Theryn at last made up his mind and picked up his general, moving it into Atrum’s grid. “Aha! What do you think about that?”
In response, Atrum moved his defender. “I think that I have won.”
“You most certainly haven’t. My archer is still in play,” Theryn said, gesturing to the piece in question.
“No, it isn’t, because I captured it half an hour ago.”
Theryn gave him a sheepish grin and waved his hand. The illusion of the archer vanished.
“It’s not very princely to cheat, you know.”
“Does it really count as cheating if I know you’ll always catch me?”
Atrum just shook his head with pretend exasperation. He gathered the pieces up. “Another game?”
“I don’t think so,” Theryn said. He wandered over to the window, gazing at the Soltarans’ caravan camped out in front of the castle. “What do you think they want?”
“I couldn’t say.”
“I don’t know why Father agreed to receive them at all. They can’t win against us. Surely the last century has taught them as much. And they have nothing that we want.”
“That you know of.”
“Our army is strong,” Theyrn said. “And besides, the forest won’t permit them to pass.”

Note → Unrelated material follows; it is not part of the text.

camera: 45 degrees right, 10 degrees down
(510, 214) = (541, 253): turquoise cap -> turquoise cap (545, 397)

“The world is changing,” Atrum said. “That might not always be the case.”
Theryn snorted. “Their world, perhaps. But not ours.”

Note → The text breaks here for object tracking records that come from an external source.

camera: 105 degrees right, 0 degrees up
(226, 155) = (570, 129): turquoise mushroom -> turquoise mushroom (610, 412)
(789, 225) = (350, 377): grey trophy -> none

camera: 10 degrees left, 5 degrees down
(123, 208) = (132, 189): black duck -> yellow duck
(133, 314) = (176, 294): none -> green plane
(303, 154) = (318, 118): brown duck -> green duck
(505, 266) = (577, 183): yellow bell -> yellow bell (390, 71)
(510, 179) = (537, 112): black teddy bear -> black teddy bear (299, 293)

“Your father is a shrewd man. I’m sure he has a good reason for receiving them.”
“I wish he would share it with me. Just because I’m not the heir doesn’t mean I should be kept in the dark.”
“Have some patience.”
Theryn flashed him a grin. “You and I both know that the only way that’s going to happen is if you lend me some of yours.”
Before Atrum could respond, there was a knock on the door. Theryn called at whomever it was to enter. It was one of the king’s valets. “His Majesty wishes to see you in his chambers,” the man said with a bow.

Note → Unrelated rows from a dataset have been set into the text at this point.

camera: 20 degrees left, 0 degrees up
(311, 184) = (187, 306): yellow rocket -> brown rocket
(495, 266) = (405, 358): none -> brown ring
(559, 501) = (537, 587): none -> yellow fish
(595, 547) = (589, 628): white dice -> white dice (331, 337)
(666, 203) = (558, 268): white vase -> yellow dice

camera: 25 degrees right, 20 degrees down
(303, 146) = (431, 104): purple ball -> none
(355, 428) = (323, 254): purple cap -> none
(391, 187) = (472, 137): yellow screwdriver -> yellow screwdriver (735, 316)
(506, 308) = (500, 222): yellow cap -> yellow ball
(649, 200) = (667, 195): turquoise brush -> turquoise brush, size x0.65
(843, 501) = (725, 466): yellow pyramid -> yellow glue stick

“There, you see?” Atrum said.
“Yes, yes,” Theryn said with a wave of his hand. “You were right, as always. Shall we?”
Atrum rose from his seat and strapped on his sword. They were both dressed in their best clothes. Theryn wore a green tunic decorated with subtle patterns of leaves. His fine silk shirt was embroidered down the sleeves with small flowers and vines. He wore a surcoat of green brocade, lined with ermine, which was belted at his waist with a band decorated with jade. Atrum was dressed in a similar fashion, albeit more simply. He favored blacks and grays of more humble materials. Atrum served as Theryn’s higard— a highborn servant bound to his prince at the age of fourteen to serve him in all things.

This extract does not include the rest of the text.